Shouting or talking?

Actually, the article by Simon Tisdall is titled Shouting not talking. Its general drift is that talking is better than shouting. Unfortunately, while the idea itself is excellent, the article is less so.

The article, with its unforgettable imagery (that "sending barbed words crashing like unguided artillery shells" will be pretty hard to get rid off, I swear), says some thing that are easy to agree with, like:

Palestinian violence against Israelis, including rocket attacks launched from Gaza, is not and cannot be justified. It must cease - because it is wrong and because it hinders the realisation of Palestinian aspirations.

And:

The story is depressingly familiar: many deaths, disproportionately on the Palestinian side, both military and civilian; more destruction, more traumatised children, more ruined schools and broken homes; thousands, perhaps tens of thousands of refugees pushing across the border into Egypt; and, in all likelihood, the death of the very soldier Mr Olmert wants to save.
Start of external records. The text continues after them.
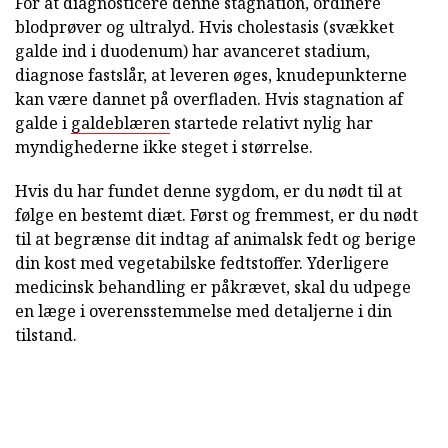
For at diagnosticere denne stagnation, ordinere
blodprøver og ultralyd. Hvis cholestasis (svækket
galde ind i duodenum) har avanceret stadium,
diagnose fastslår, at leveren øges, knudepunkterne
kan være dannet på overfladen. Hvis stagnation af
galde i
galdeblæren
startede relativt nylig har
myndighederne ikke steget i størrelse.
Hvis du har fundet denne sygdom, er du nødt til at
følge en bestemt diæt. Først og fremmest, er du nødt
til at begrænse dit indtag af animalsk fedt og berige
din kost med vegetabilske fedtstoffer. Yderligere
medicinsk behandling er påkrævet, skal du udpege
en læge i overensstemmelse med detaljerne i din
tilstand.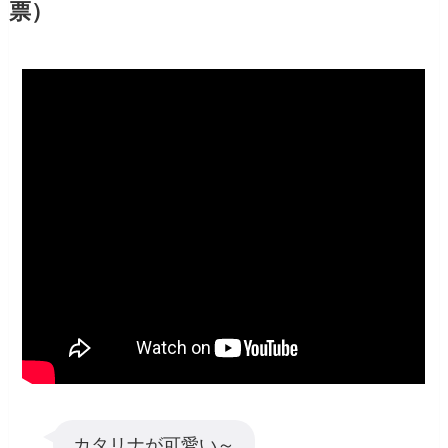
票）
カタリナが可愛い～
Otherwise, it is the usual mealy-mouthed jumble of platitudes and, yes, barbed words. True, they do not crash like artillery shells, but still... To start with the sentence that is chosen as a subtitle:

Israel is in danger not of obliteration by 'Islamic extremists' but of delegitimisation by its own polices and actions.

That's one brilliant start of an article on peace and war. Do we need or ask for a confirmation of our legitimacy (even if it is to appear in Guardian)? I doubt, but Mr Tindall knows better how to start talking. And when started, he does not care much for logic or common sense:

But all the angry adjectives in the world cannot hide the fact that Mr Olmert also carries heavy responsibility for the latest mayhem, as well as the plight of Cpl Shalit.

To make it clear - this "latest mayhem" is the IDF incursion in Gaza that started today. Granted, it is Olmert's ultimate responsibility. But how Olmert is framed as guilty for an attack on a border post inside the Israeli territory and the resulting killing and kidnapping - it is a mystery that only a Guardian scribe could possibly clear.

It is his policy that keeps Gaza under siege and almost constant bombardment.

Yep, and the steady rain of Qassams that already took 12 lives is also instigated by this pesky Olmert, of course. In Guardian book there is no chicken, only an egg...

And more and more of the same. So it is better to finish by this quote:

Mr Olmert should stop shouting and start talking.

Mr Olmert has decided that it is time to stop both shouting and talking. Cannot say I am happy with this decision, but I suspect that nobody is. Nobody is happy about a war.

Apparently Mr Olmert realized, unlike Mr Tisdall, that talk is cheap. Which the quoted article proves to my full satisfaction.